What is needed: Write the data out again exactly, with no pictures.

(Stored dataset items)
_ _ _ _ _

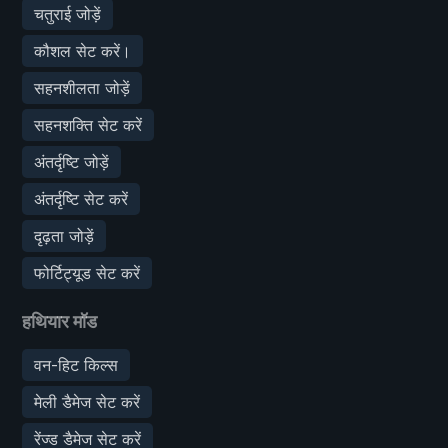
चतुराई जोड़ें
कौशल सेट करें।
सहनशीलता जोड़ें
सहनशक्ति सेट करें
अंतर्दृष्टि जोड़ें
अंतर्दृष्टि सेट करें
दृढ़ता जोड़ें
फोर्टिट्यूड सेट करें
हथियार मॉड
वन-हिट किल्स
मेली डैमेज सेट करें
रेंज्ड डैमेज सेट करें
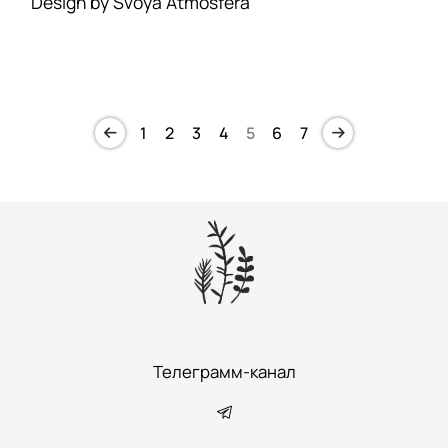
Design by Svoya Atmosfera
1
2
3
4
5
6
7
Телеграмм-канал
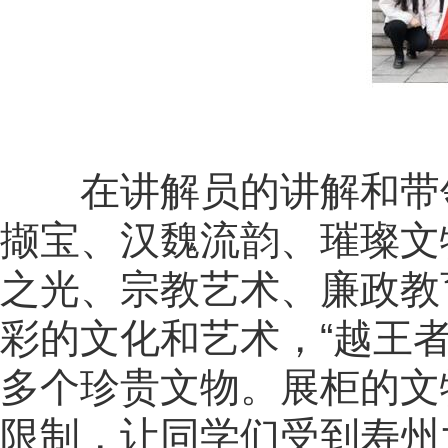
在讲解员的讲解和带
撷宝、汉魏流韵、璀璨文
之光、宗教艺术、廉政教
彩的文化和艺术，“越王者
多个珍贵文物。展柜的文
限制，让同学们受到寿州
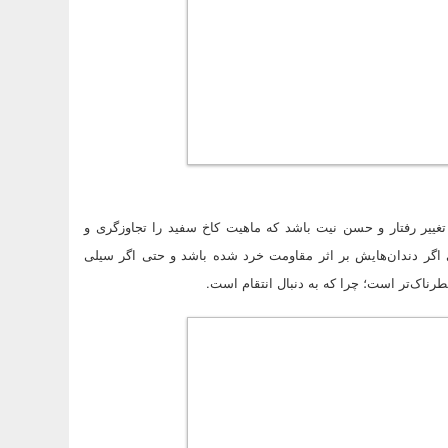
تغییر رفتار و حسن نیت باشد که ماهیت کاخ سفید را تجاوزگری و
گر دندان‌هایش بر اثر مقاومت خرد شده باشد و حتی اگر سیلی
ناک‌تر است؛ چرا که به دنبال انتقام است.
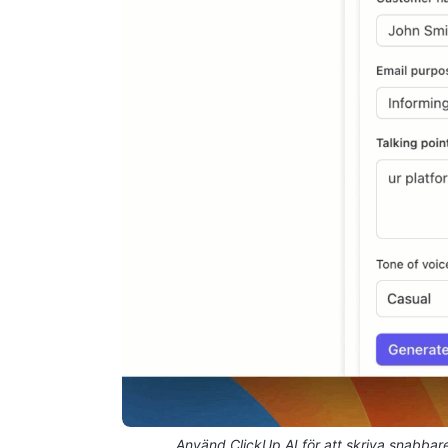
Använd ClickUp AI för att skriva snabbare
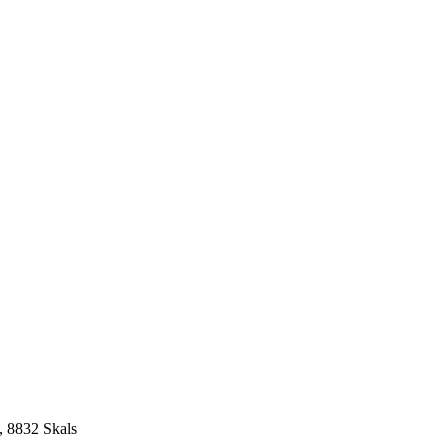
, 8832 Skals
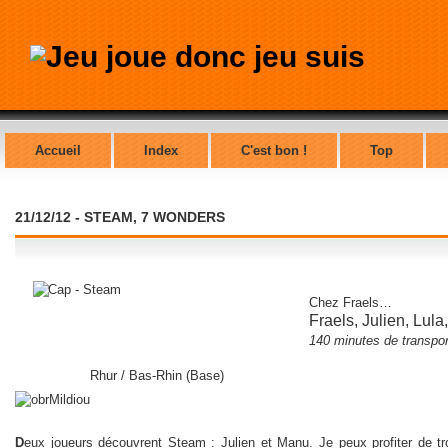
Accueil
Index
C'est bon !
Top
21/12/12 - STEAM, 7 WONDERS
Chez Fraels
…
Fraels, Julien, Lula
140 minutes de
transpo
Rhur / Bas-Rhin (Base)
D
eux joueurs découvrent Steam : Julien et Manu. Je peux profiter de tr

_ _ _ _ _

Completed task:
चतुराई जोड़ें
कौशल सेट करें।
सहनशीलता जोड़ें
सहनशक्ति सेट करें
अंतर्दृष्टि जोड़ें
अंतर्दृष्टि सेट करें
दृढ़ता जोड़ें
फोर्टिट्यूड सेट करें
हथियार मॉड
वन-हिट किल्स
मेली डैमेज सेट करें
रेंज्ड डैमेज सेट करें
Design by Svoya Atmosfera
1
2
3
4
5
6
7
Телеграмм-канал
在讲解员的讲解和带
撷宝、汉魏流韵、璀璨文
之光、宗教艺术、廉政教
彩的文化和艺术，“越王者
多个珍贵文物。展柜的文
限制，让同学们受到寿州
تغییر رفتار و حسن نیت باشد که ماهیت کاخ سفید را تجاوزگری و
گر دندان‌هایش بر اثر مقاومت خرد شده باشد و حتی اگر سیلی
ناک‌تر است؛ چرا که به دنبال انتقام است.
Använd ClickUp AI för att skriva snabbare
, 8832 Skals
Accueil
Index
C'est bon !
Top
21/12/12 - STEAM, 7 WONDERS
Chez Fraels
…
Fraels, Julien, Lula
140 minutes de
transpo
Rhur / Bas-Rhin (Base)
D
eux joueurs découvrent Steam : Julien et Manu. Je peux profiter de tr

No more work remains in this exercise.